Your goal:
Set down exactly the lines below, starting at the one that contains "wrist: (84, 415)" and ending at the one that contains "middle pip: (597, 323)", with both of those lines included and nothing else.

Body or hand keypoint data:
┄┄┄┄┄┄┄┄┄┄┄┄┄┄┄┄┄┄┄┄
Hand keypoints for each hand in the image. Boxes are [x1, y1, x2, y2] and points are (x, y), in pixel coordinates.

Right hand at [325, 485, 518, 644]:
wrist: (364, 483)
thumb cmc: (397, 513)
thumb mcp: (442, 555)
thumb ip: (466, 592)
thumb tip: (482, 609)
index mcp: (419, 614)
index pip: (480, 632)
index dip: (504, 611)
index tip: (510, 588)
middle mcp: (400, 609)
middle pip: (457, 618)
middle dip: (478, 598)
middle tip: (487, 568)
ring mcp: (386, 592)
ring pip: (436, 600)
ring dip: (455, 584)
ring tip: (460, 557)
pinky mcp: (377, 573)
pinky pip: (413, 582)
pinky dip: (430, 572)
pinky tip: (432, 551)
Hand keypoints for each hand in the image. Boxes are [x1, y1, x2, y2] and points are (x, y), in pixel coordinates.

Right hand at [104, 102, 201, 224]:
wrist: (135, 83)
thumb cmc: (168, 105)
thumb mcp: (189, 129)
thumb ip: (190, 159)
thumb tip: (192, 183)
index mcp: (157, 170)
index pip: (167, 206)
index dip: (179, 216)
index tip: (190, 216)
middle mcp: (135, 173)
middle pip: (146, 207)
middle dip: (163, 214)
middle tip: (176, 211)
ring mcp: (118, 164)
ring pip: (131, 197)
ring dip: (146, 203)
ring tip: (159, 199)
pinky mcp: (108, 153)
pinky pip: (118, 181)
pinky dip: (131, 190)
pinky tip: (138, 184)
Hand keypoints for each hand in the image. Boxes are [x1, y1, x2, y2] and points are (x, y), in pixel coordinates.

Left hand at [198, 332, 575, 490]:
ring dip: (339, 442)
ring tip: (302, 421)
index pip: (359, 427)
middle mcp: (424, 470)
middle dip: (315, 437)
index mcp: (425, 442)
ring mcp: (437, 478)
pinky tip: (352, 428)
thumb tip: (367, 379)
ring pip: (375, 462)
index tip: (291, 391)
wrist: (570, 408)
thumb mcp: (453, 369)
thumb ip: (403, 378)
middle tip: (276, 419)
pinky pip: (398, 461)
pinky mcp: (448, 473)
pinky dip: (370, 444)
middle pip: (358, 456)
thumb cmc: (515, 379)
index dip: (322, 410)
┄┄┄┄┄┄┄┄┄┄┄┄┄┄┄┄┄┄┄┄
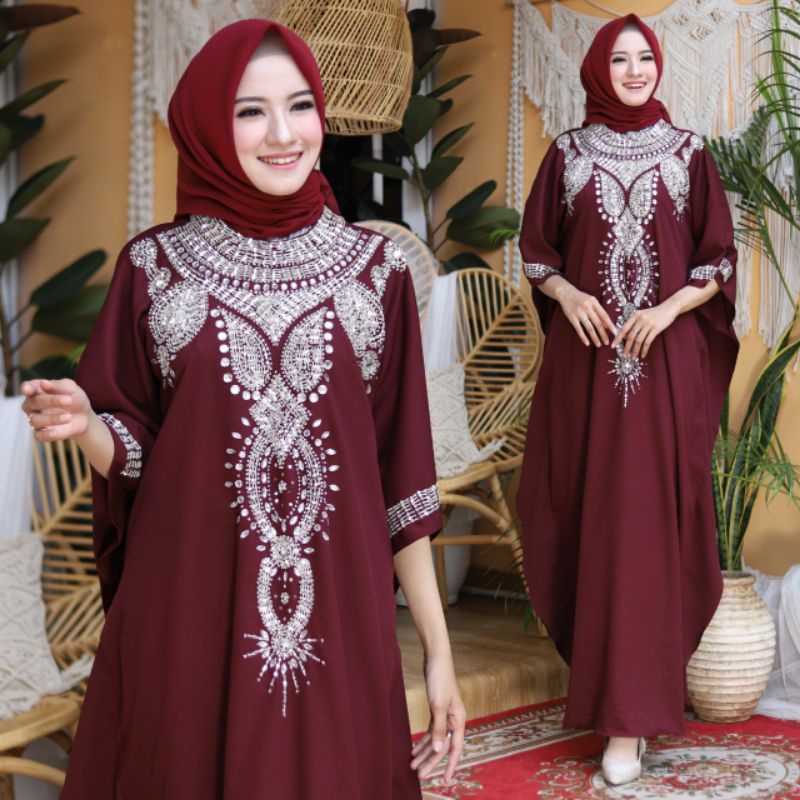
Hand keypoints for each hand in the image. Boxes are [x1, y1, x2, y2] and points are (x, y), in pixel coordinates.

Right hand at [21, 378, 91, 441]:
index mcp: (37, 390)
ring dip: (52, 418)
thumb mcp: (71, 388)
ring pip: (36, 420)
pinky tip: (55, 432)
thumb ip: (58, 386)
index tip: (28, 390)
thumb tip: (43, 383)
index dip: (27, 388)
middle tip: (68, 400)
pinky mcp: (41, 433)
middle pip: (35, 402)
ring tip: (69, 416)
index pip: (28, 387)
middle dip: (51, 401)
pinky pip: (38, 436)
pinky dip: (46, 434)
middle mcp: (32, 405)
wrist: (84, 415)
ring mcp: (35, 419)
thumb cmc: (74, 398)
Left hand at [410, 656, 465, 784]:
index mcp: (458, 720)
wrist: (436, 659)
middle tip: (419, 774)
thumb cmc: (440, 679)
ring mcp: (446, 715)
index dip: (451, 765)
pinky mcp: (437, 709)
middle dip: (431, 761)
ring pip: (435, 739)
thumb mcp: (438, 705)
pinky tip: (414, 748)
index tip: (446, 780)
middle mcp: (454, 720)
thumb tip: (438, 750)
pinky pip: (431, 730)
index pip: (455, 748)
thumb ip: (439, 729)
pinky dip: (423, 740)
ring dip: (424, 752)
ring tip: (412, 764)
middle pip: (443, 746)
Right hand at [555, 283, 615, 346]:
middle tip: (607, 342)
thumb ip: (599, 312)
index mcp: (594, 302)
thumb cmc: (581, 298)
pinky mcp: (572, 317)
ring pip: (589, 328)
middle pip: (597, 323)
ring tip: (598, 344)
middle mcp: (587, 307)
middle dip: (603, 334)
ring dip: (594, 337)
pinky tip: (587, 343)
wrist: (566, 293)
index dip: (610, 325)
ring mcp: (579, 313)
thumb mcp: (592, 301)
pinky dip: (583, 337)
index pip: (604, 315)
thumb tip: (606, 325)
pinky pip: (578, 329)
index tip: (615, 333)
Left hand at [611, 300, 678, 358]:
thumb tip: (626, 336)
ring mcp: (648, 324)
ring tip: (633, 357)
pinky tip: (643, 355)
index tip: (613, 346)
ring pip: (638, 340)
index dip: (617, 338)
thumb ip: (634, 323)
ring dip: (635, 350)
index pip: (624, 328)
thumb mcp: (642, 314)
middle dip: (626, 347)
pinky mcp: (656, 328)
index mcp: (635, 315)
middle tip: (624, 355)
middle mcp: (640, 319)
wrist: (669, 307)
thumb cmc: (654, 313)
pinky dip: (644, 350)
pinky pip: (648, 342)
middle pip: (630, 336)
┄┄┄┄┄┄┄┄┄┄┄┄┄┄┄┄┄┄┄┄
Exercise answer:
wrist: (84, 415)
ring mcp: (35, 419)
thumb cmc: (74, 398)
Left hand at [410, 656, 465, 784]:
index mcp: (458, 720)
wrist: (436, 659)
middle tip: (419, 774)
thumb cmc: (440, 679)
ring mcp: (446, 715)
index dip: (451, 765)
pinky mcp: (437, 709)
middle dip: (431, 761)
ring pip: (435, 739)
thumb mcp: (438, 705)
pinky tip: (414, 748)
index tip: (446, 780)
middle mcp: (454, 720)
thumb tip: (438, 750)
pinky pip: (431, 730)
index pip: (455, 748)
thumb ip: (439, 729)
pinky dip: (423, 740)
ring dip: (424, 752)
ring tip: (412, 764)
middle pip: (443, 746)
Right hand at [555, 283, 615, 346]:
middle tip: (607, 342)
thumb ip: (599, 312)
index mcp: (594, 302)
thumb cmc: (581, 298)
pinky mcp: (572, 317)
ring pip: (589, 328)
middle pip: (597, 323)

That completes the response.